Over 2,000 years these theological foundations have been developed and changed.  The Second Vatican Council (1962-65) set out to complete the work of the First Vatican Council (1870), by recognizing that as Peter was one of the twelve apostles, so the Pope is assisted by the other bishops throughout the world, forming the College of Bishops.

Pope Benedict is the 265th Pope and history has seen 37 false or anti-Popes.  From the eighth to the nineteenth century the Popes ruled most of central Italy, an area known as the Papal States.  For the last 150 years, plus or minus, the Church has been led by Popes, who were better, wiser, holier and more learned, than the historical papal average for the two millennia.

There were three particularly difficult periods; first of all in the tenth century when a succession of Popes were dominated by a local noble woman called Marozia; secondly in the 14th century when the Popes were based in Avignon, Southern France and were followed by multiple claimants to the papacy when they came back to Rome; and in the 16th century, the time of the Protestant Reformation and the Renaissance, when many of the Popes were formidable rulers and patrons of the arts, but none of them were over-interested in religion.

Earlier on the role of the Popes was a significant factor in the final break in 1054 between the Eastern and Western churches, between Catholicism and Orthodoxy.

The role of the successor of St. Peter has always been vital to Christian and Catholic life, especially as a touchstone of doctrinal fidelity and as a resolver of disputes, pastoral as well as doctrinal.

Today we are inclined to judge communities, institutions and individuals according to the criterion of modernity.  No one wants to be accused of being old fashioned and nearly everyone likes to be thought “up to date”.  In the ancient world they didn’t quite think like that, and much public opinion tended to look back to golden ages, real or imagined.

The early Christians’ questions were somewhat different, because they wanted to know whether the teachings of their bishops and priests were in conformity with what Christ taught.

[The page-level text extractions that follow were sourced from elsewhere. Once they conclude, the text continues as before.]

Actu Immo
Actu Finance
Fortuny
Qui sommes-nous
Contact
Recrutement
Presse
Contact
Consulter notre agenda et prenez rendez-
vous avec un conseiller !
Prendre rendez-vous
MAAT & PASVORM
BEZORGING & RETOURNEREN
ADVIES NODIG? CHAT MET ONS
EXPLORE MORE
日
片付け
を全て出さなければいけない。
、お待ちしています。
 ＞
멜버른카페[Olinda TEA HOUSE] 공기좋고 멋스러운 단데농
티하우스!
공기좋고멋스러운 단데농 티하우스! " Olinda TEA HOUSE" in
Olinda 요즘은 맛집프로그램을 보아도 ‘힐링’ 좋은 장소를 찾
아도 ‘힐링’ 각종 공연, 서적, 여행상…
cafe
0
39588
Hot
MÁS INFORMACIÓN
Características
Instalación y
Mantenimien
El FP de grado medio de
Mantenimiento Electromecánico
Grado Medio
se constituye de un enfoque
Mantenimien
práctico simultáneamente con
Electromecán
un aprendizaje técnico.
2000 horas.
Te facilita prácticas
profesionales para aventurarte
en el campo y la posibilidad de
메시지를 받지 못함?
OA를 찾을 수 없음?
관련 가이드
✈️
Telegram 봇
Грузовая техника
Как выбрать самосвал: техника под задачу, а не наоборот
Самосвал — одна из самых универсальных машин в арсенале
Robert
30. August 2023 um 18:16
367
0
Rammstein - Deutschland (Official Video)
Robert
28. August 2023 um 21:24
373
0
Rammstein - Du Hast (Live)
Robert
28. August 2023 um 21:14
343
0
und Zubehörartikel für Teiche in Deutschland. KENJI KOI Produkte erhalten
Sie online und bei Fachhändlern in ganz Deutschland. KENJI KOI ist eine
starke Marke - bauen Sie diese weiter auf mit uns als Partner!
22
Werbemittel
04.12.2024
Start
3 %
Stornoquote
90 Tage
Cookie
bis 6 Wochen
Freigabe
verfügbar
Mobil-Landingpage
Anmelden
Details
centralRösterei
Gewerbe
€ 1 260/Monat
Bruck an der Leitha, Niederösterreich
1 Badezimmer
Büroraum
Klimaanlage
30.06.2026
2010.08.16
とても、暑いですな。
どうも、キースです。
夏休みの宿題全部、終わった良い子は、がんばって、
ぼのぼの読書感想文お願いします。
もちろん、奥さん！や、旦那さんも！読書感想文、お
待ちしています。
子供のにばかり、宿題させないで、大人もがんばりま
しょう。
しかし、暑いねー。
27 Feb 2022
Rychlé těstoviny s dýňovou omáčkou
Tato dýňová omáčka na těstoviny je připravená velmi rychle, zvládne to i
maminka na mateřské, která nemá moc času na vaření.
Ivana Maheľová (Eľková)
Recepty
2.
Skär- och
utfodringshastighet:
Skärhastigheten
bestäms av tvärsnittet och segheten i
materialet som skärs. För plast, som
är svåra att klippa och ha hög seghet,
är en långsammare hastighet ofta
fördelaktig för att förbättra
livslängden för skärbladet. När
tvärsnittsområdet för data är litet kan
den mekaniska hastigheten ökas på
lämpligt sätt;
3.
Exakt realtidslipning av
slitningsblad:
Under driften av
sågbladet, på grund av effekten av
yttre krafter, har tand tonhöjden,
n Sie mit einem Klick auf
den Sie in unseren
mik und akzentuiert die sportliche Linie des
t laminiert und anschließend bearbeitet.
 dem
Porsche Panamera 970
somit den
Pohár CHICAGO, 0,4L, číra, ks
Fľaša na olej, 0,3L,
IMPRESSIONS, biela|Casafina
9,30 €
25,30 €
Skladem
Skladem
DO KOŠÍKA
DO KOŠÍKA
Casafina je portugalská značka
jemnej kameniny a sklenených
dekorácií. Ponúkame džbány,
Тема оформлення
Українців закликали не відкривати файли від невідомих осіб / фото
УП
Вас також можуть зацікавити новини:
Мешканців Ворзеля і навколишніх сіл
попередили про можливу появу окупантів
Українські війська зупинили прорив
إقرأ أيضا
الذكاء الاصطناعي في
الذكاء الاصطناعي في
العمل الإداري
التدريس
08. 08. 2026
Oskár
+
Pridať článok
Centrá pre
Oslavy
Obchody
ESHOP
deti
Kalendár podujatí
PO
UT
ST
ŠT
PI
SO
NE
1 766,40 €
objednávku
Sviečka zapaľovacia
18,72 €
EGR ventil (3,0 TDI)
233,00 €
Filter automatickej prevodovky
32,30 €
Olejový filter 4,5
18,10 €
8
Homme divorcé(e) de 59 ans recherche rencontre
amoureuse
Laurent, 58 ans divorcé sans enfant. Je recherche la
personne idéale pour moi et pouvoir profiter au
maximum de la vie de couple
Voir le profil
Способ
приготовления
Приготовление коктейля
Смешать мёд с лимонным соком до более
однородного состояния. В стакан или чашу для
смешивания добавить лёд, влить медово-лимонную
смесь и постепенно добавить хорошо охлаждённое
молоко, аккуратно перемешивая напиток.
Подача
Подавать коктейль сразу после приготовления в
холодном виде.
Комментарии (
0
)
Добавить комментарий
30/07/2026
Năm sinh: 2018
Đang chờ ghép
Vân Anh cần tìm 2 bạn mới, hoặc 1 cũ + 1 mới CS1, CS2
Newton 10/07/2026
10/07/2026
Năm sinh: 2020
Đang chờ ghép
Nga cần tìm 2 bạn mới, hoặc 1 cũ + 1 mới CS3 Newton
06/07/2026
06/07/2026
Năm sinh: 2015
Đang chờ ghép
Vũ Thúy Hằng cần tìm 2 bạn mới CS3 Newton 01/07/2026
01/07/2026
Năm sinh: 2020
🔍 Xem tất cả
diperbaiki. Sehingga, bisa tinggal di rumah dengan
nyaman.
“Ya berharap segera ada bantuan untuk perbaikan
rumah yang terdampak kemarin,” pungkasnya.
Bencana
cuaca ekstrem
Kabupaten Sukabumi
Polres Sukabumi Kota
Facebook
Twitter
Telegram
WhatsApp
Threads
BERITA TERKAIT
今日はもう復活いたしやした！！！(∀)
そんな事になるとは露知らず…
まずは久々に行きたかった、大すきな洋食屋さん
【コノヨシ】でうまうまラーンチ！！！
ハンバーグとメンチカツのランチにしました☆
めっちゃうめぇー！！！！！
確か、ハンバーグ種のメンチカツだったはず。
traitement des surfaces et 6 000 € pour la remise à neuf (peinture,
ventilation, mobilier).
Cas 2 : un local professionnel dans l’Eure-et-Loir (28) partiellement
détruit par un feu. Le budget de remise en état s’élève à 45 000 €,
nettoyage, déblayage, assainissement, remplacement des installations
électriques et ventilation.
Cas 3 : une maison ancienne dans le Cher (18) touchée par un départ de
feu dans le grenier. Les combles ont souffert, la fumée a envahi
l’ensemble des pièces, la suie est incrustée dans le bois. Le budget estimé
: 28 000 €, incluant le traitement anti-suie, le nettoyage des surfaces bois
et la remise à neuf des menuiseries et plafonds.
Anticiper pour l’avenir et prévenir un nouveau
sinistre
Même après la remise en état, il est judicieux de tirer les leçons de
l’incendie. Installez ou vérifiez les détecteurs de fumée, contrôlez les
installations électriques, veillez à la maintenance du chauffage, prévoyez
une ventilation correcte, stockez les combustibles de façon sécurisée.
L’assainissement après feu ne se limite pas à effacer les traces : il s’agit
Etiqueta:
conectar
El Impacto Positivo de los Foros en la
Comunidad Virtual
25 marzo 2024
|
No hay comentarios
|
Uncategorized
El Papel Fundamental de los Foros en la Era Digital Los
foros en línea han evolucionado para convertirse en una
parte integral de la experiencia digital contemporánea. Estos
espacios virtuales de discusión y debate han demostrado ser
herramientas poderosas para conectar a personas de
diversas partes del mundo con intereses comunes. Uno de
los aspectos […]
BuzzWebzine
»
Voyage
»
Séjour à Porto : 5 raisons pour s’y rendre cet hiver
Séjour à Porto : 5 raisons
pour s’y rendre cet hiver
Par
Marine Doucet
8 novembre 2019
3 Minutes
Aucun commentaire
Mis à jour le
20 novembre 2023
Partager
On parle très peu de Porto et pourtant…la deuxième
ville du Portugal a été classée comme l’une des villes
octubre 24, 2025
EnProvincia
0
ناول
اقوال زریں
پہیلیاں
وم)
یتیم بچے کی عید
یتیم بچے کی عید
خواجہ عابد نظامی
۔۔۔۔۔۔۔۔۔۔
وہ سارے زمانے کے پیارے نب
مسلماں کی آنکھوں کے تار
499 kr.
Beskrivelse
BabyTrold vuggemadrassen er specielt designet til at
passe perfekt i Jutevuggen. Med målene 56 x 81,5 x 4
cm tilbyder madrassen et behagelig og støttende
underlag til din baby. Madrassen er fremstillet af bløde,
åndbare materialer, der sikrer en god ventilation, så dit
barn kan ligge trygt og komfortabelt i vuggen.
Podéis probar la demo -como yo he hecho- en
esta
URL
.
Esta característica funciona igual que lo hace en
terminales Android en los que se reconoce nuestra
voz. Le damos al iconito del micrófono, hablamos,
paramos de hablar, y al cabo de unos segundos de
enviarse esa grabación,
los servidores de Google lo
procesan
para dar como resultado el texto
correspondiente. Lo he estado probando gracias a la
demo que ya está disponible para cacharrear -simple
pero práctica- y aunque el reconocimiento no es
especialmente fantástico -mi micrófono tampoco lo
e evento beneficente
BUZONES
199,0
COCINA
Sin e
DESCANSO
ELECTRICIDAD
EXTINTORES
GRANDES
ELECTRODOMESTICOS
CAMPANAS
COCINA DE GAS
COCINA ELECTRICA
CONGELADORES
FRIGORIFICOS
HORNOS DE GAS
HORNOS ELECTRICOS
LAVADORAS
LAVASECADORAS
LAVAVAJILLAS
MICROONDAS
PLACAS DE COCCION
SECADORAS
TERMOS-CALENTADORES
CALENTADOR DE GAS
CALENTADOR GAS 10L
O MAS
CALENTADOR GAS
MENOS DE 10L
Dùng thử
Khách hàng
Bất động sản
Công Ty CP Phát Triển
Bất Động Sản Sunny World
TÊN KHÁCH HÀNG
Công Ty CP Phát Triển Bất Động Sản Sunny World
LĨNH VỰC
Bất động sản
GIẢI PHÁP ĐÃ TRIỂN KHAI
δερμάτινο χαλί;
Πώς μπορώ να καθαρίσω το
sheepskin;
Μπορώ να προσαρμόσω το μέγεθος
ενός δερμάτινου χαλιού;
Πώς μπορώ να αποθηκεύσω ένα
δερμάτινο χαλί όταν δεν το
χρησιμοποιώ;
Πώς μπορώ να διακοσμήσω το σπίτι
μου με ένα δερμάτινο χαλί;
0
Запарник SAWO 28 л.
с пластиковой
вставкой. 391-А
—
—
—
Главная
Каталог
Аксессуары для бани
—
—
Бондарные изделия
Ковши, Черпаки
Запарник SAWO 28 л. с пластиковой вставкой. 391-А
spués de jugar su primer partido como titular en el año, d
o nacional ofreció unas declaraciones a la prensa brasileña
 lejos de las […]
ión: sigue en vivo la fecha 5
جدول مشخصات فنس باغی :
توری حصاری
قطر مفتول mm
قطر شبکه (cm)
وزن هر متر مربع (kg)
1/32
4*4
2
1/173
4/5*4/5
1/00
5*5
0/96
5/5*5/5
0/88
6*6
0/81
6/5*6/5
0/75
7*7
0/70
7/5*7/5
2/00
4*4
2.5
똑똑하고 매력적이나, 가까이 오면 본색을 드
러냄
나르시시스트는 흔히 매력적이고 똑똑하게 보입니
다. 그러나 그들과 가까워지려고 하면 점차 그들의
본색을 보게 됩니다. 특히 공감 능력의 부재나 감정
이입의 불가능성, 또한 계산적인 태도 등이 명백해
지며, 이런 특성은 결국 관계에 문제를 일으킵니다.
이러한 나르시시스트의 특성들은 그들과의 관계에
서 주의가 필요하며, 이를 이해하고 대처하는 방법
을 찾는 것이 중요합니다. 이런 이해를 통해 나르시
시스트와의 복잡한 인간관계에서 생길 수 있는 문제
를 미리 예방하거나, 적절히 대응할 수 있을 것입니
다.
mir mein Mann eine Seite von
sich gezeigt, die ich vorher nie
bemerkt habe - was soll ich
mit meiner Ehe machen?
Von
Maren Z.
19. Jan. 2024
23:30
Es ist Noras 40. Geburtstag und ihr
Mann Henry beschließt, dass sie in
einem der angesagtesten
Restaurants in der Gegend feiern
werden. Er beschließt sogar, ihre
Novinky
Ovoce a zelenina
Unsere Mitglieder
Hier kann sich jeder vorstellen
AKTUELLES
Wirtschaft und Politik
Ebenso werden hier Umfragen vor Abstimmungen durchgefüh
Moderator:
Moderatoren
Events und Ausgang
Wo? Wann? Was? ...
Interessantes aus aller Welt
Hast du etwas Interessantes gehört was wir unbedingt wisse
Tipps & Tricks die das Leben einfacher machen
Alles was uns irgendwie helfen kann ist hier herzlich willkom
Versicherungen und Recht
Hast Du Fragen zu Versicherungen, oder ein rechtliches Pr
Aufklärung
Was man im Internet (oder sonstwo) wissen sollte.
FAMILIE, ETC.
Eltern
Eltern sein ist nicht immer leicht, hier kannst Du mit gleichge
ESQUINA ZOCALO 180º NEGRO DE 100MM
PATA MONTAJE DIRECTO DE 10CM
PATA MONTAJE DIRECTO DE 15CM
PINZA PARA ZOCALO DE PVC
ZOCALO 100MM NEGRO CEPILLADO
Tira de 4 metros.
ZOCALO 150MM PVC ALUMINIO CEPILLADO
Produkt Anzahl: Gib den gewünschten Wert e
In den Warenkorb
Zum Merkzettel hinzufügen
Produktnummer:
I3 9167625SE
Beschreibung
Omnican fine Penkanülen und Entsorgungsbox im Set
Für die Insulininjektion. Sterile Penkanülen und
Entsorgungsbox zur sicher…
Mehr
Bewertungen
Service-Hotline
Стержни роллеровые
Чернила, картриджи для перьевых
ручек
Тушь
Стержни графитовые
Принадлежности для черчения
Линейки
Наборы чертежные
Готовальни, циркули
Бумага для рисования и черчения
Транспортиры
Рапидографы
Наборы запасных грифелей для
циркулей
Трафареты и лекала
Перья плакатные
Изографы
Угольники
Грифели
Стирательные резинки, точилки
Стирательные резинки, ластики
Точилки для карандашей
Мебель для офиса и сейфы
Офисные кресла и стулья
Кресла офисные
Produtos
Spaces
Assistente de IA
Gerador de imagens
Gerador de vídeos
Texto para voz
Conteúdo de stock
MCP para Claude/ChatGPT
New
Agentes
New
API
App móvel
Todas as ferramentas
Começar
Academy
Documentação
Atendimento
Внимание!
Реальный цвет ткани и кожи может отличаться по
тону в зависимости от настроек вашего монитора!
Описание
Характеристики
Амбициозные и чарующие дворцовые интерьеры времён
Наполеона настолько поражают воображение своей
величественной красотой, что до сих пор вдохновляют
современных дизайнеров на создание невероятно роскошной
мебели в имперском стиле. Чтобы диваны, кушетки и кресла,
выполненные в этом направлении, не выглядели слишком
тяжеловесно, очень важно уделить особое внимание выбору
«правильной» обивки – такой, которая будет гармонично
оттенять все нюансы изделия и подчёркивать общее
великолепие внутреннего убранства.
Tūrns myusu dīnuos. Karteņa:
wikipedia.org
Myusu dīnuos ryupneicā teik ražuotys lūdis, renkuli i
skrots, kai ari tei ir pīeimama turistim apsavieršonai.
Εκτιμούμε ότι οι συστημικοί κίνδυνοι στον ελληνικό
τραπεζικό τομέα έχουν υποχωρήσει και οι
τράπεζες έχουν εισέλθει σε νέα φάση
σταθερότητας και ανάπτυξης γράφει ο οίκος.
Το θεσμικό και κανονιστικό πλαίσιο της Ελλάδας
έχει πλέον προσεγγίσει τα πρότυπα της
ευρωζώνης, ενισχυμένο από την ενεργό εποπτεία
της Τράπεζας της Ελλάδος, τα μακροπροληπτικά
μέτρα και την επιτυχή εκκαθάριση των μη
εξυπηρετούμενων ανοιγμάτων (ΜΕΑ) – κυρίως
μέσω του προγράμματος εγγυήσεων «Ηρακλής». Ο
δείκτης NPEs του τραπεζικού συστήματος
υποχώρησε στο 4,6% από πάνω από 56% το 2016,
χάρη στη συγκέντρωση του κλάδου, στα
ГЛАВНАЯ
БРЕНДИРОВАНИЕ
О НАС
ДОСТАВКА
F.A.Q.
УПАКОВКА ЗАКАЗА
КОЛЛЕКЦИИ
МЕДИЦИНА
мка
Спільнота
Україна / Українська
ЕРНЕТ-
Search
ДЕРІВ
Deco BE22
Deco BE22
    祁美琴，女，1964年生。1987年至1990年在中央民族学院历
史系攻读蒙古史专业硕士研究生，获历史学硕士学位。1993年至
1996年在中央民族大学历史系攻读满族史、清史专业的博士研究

In an age before books and radio, long before you could look up information on Google, Christians used to ask what the churches founded by the apostles regarded as apostolic, genuinely early Christian teaching.  Jerusalem, Antioch, Alexandria and Rome were such churches and Constantinople was added in the fourth century, although certainly not founded by an apostle.

Among those churches however, Rome had pride of place as the principal guarantor of orthodoxy, because both Peter and Paul had been martyred there and of course because Peter had been appointed the rock man by Christ himself.

In a couple of weeks, Pope Benedict, our Pope, will be coming among us. We welcome him as an individual, a wonderfully good man, learned and a brilliant teacher, but we welcome him above all because of the office he holds as successor of St. Peter.

Often our enemies recognize better than us the importance of the papacy.  In every country where the Communists gained power, they tried to separate the local Catholics from the Pope into national, so called “patriotic” Churches.  We know from Hitler’s table talk that if he had won the Second World War he would have set up a Pope in every Catholic country.  Napoleon imprisoned two Popes, one of whom died in captivity.

The story of the Popes is stranger than fiction, but the contribution of the many good Popes far outweighs the sins and mistakes of the minority.

As the current holder of this ancient and august office Pope Benedict will be welcome among us.  So I conclude with the prayer I was taught as a child.  “May the Lord preserve him and give him life, keep him safe on earth and deliver him not into the hands of his enemies”.

In the name of the Father, and of the Son, and of the Holy Spirit.  Amen.